Even under our “substantial performance” standard, N.Y. Marine’s claim fails. See N. Pac. Ry. Co. v. Mackie, 195 F.2d 641, 642–43 (9th Cir. 1952) (finding no liability where claimant told carrier that a final inspection was forthcoming and that the claim amount would be updated, but ultimately provided no update). And unlike wet flour or a cracked sailboat, see Georgia, F. & A. Ry. Co. v. Blish Milling Co., 241 U.S. 190, 197–99, 36 S.Ct. 541, 60 L.Ed. 948 (1916), Culver v. Boat Transit, Inc., 782 F.2d 1467, 1468 (9th Cir. 1986), the damage to batteries here was nonobvious: the damage was out-of-sight without any apparent means for Estes to inspect them. See G.I. Trucking, 1 F.3d at 907 (“[W]hile the letter did not specify an amount of damages, that amount was arguably determinable from the other information given in the letter or already available to the carrier.”). The district court’s judgment is AFFIRMED.

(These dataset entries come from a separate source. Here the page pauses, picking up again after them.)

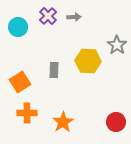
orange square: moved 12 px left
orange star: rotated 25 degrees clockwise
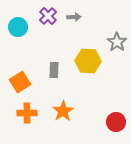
gray star: moved 3 px up
orange star: moved 11 px up
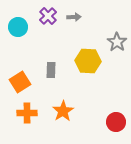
gray rectangle: moved 3 px left
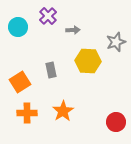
gray arrow: moved 1 px left, 13 px down
gray star: moved 1 px left; rotated 18 degrees clockwise
gray rectangle: rotated 14 degrees counterclockwise
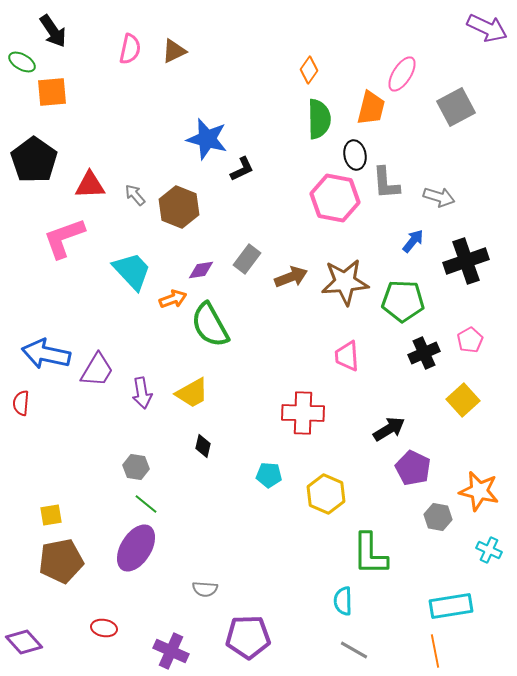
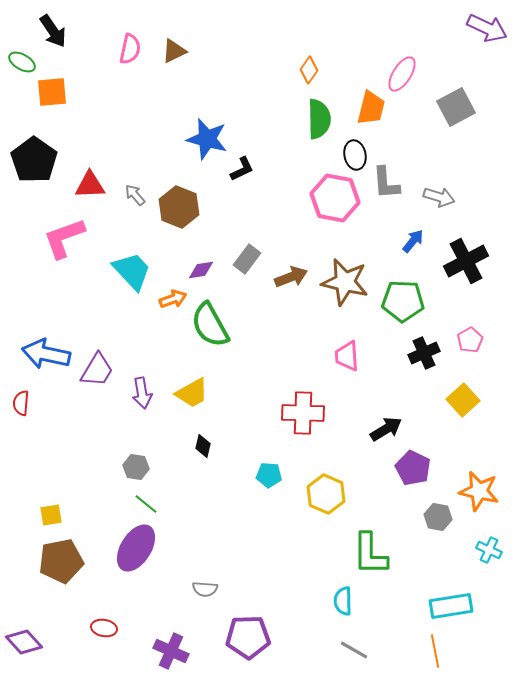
black cross at (466, 261): rotated 9 degrees counterclockwise
brown star at (345, 282): rotated 18 degrees clockwise
black arrow at (389, 429): moved 3 px left
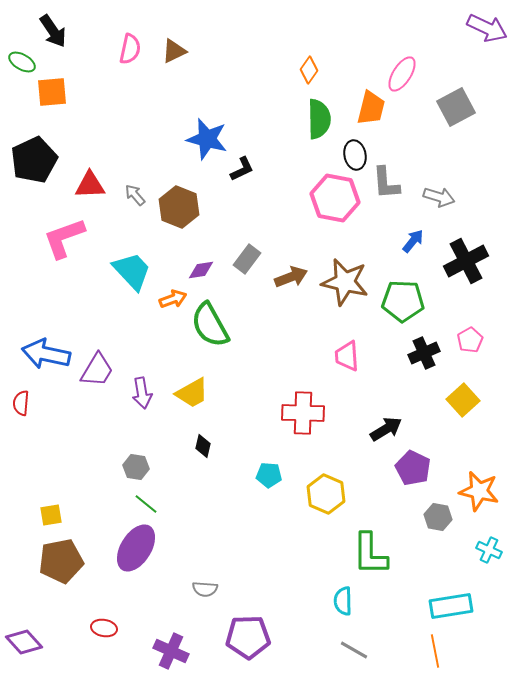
black pentagon at (34, 160): rotated 12 degrees clockwise
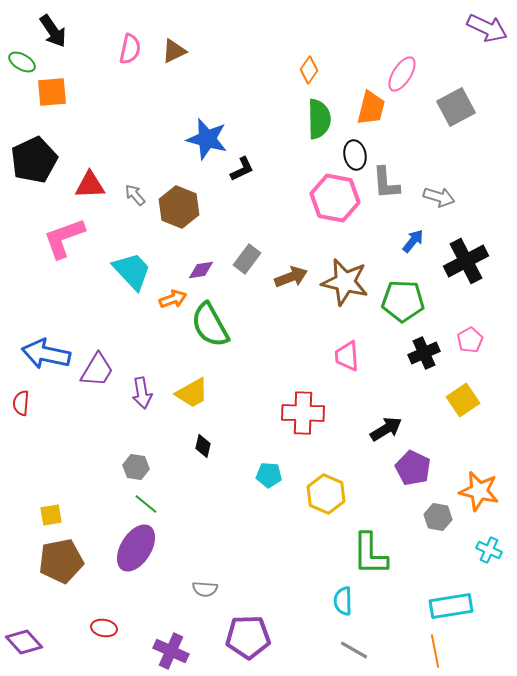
yellow square at (463, 400): rotated 8 degrees clockwise
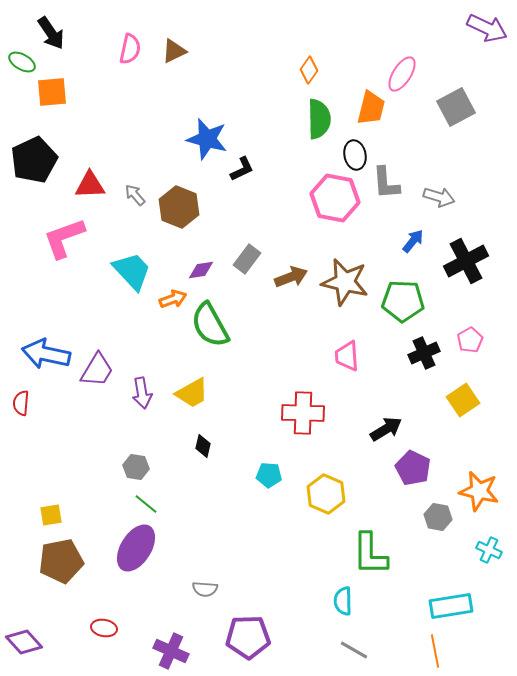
black arrow at (53, 31): moved 2 px left, 2 px down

— Fed.Appx. —-, 2018 WL 1804229 (Mem)
The panel unanimously concludes this case is suitable for decision without oral argument. See Fed. R. App. P. 34(a)(2).
The Honorable John M. Rogers, United States Circuit Judge for the U.S. Court of Appeals for the Sixth Circuit, sitting by designation.
This disposition is not appropriate for publication and is not precedent except as provided by Ninth Circuit Rule 36-3.